Results

Purpose

In order to show that optimizing the stoichiometry of the curli pathway can affect curli production, we attempt to demonstrate that variations in the RBS strength of csgG can impact levels of curli production. This would give a proof-of-concept foundation for the idea that curli production can be optimized by regulating expression strengths of the pathway proteins.

Generating RBS Variation

We employed a simple screening process in order to identify and select RBSs of varying expression strengths. Using the Salis Lab RBS generator, we identified a degenerate RBS sequence with a wide range of expression strengths based on whether each degenerate base crystallized to adenine, guanine, cytosine, or thymine. We sent that degenerate sequence out for synthesis and got back our library of interest.

Then, we used Gibson Assembly to position the RBSs in front of the csgG gene within the pBbB8K-CsgBACEFG plasmid used by the Joshi Lab, which was originally the consolidated curli operons with the wild-type RBSs for each protein under an arabinose promoter. The Gibson Assembly produced a library of plasmids which were identical except for the csgG modified RBS.

Detecting RBS Variation

The assembled plasmids were transformed into competent PQN4 E. coli cells and grown on plates with arabinose and Congo Red. The arabinose induced curli production while the Congo Red was there to indicate how much curli was being produced per colony.

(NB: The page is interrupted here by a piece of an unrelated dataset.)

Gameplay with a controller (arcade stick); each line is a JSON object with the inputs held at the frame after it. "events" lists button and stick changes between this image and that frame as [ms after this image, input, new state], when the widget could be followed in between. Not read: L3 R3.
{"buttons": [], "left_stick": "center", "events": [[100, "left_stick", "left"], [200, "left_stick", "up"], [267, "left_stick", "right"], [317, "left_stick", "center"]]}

Generally, Congo Red has been shown to bind to amyloid proteins like curli, thereby making the substance red, and can therefore act as an indicator of curli presence. However, it binds non-specifically to curli, meaning that it can also bind other extracellular components of E. coli cells such as pili. This is why we chose to transform into the PQN4 strain, which has knock-outs of most other extracellular features. Furthermore, adding just a tiny amount of Congo Red to the agar plates made them also turn red, so it was not possible to visually identify which colonies were producing curli and which weren’t.

To make such a distinction, it was necessary to take fluorescent images of the plates. After that, a MATLAB script was used to compare the average pixelation brightness between colonies, and we made a preliminary conclusion that the brightest colonies had the most curli production.

Figure 1: An example of a fluorescent plate image from one of our RBS variants of csgG.
The colonies have differing average brightnesses which was used to conclude relative levels of curli production.

Figure 2: An example of an analyzed fluorescent plate image.
The brightest colonies are circled in blue.

After plate imaging, six of the brightest colonies were selected as well as six that were not among the brightest in order to produce a range of RBS strengths. We labeled the bright colonies B1, B2, B3, B4, B5, and B6. We labeled the low brightness colonies L1, L2, L3, L4, L5, and L6. These colonies were grown up in culture and a Congo Red Pulldown Assay was performed on them.

Quantifying RBS Variation

For the Congo Red Pulldown, cells were induced overnight with arabinose so that they produced curli fibers. Then, cells were spun down and resuspended in PBS. Congo Red was added at this point and mixed so that it would bind the curli produced by the cells. Then, the cells were pelleted once more, leaving some amount of Congo Red in the supernatant. Cells which produced a lot of curli should have a clearer supernatant (i.e. with less Congo Red since most of it will have bound the curli). Cells which did not produce much curli should have a redder supernatant. The color of the supernatant was then quantified by measuring 490 nanometer absorbance and blanking with pure PBS buffer.

Figure 3: An example of the changing supernatant color with differing levels of curli expression.
The clearer solutions on the right represent cultures with more curli production.
The redder solutions on the left represent cultures with less curli production.
The relative redness of the solutions is quantified by measuring absorbance.

In total, the 12 RBS variants generated by our library, a positive control, and a negative control were tested in the Congo Red Pulldown. The positive control was a culture of cells transformed with the original pBbB8K-CsgBACEFG plasmid, meaning that csgG was flanked by the wild-type RBS. The negative control was a culture of untransformed PQN4 cells which should have no curli expression.

Figure 4: The relative curli production of each csgG RBS variant based on the reciprocal of absorbance at 490 nanometers.
The values were blanked with pure PBS buffer.
The standard deviations are included.

As demonstrated by the Figure 4, there is not a significant difference in measured curli production amongst most of the csgG RBS variants. The Congo Red Pulldown Assay does not provide too much resolution to differentiate between variants that produce slightly different amounts of curli. However, a single factor ANOVA with the B1 variant and the positive control demonstrates a significant difference in curli production between these two samples: F is greater than F critical. If only the B1, positive, and negative csgG variants are considered, there is a clear difference in curli production.

Figure 5: The relative curli production of csgG RBS variants based on the reciprocal of absorbance at 490 nanometers.
The values were blanked with pure PBS buffer.
The standard deviations are included.

Therefore, we do see a significant difference in curli production between one of the high-expressing variants and the wild-type RBS, demonstrating that modulating the RBS strength of csgG is a viable way to regulate curli expression and export.